-- Instructions to follow --
State how many lines of the data below hold the string "center", giving nothing but the number.

-- Provided data --

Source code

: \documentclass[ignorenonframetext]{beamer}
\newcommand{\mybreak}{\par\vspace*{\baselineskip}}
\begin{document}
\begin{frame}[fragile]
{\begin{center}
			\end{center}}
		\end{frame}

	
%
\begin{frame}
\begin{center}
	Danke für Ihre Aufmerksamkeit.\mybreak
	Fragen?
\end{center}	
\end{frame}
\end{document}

-- Task solution --
4